Asserting container health when using docker with ansible

When using Docker with Ansible, the docker_container and docker_compose modules are usually used to manage containers. While these modules work fine and provide a lot of options, the Ansible task itself will only check if this specific task was successful or not. This means it will only check for valid inputs and if the container was started or not. It will not check if the container is actually in a healthy state after starting up.

This is an issue when trusting your build pipeline that the job has actually properly succeeded, i.e., that a healthy container is doing its job now. What you really want is that Ansible is also asserting the healthiness of the container after startup. And failing the playbook if the container is not healthy.

To achieve this, two components are necessary:

Docker container healthcheck

Many containers do not have a healthcheck built-in. Yet often, their underlying service provides an API endpoint to check the health of the service. For example, a webserver might provide an endpoint /health that returns a 200 OK if the service is healthy and a 500 Internal Server Error if the service is not healthy. Look out for the (healthy) suffix in the container overview to check if there is a healthcheck in place already. If not, try to add one yourself.

Ansible task to check container health

Now, the important part: The following docker_container_info task will check whether the State.Health.Status field of the container is healthy or not. As configured, it will retry this check 15 times, with a delay of 10 seconds between each check.

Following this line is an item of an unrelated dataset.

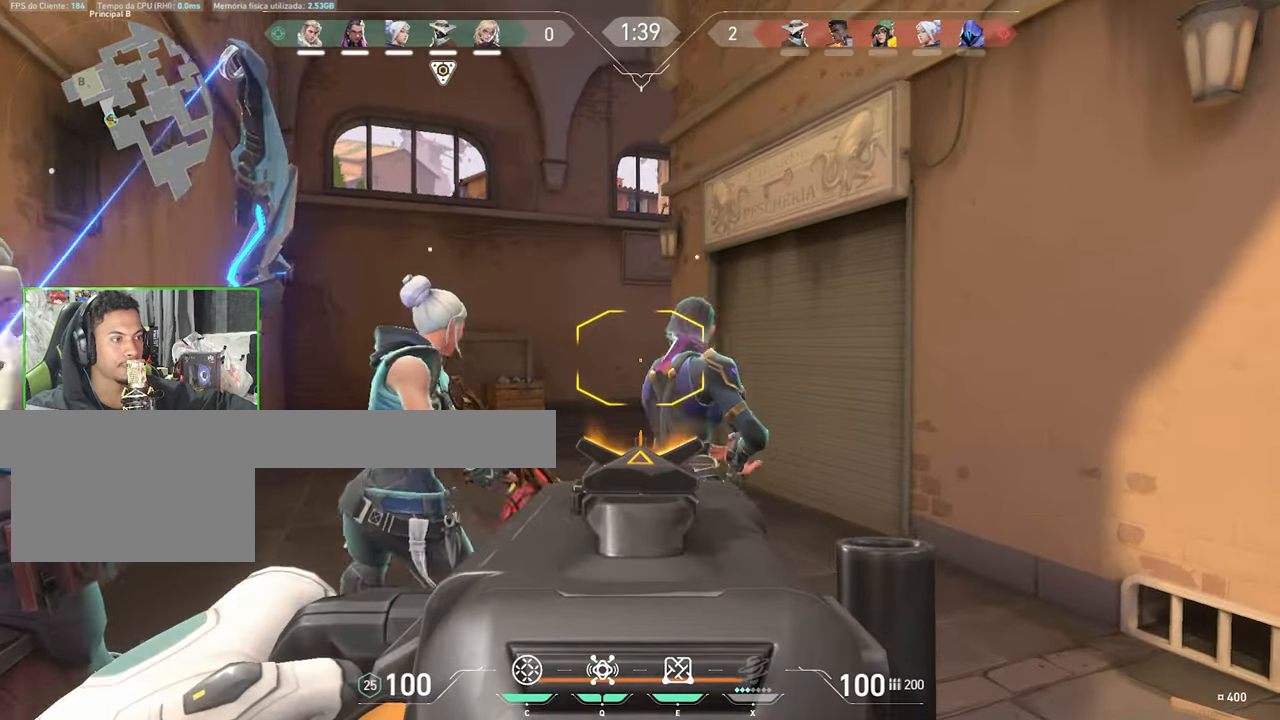
{"keys": ["shift", "w"], "mouse": ["right"], "events": [[50, "a", "down"], [484, "a", "up"]]}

- name: Assert container health
  community.docker.docker_container_info:
    name: "<your container name>"
  until: "container_info.container.State.Health.Status == 'healthy'"
  register: container_info
  retries: 15
  delay: 10

When starting up, most healthchecks take a while to become “healthy”. But once this state is reached, you can be sure that the container is in a healthy state and the playbook can safely continue. If not, your playbook will fail after the last retry failed, and you will notice that something is wrong with your container.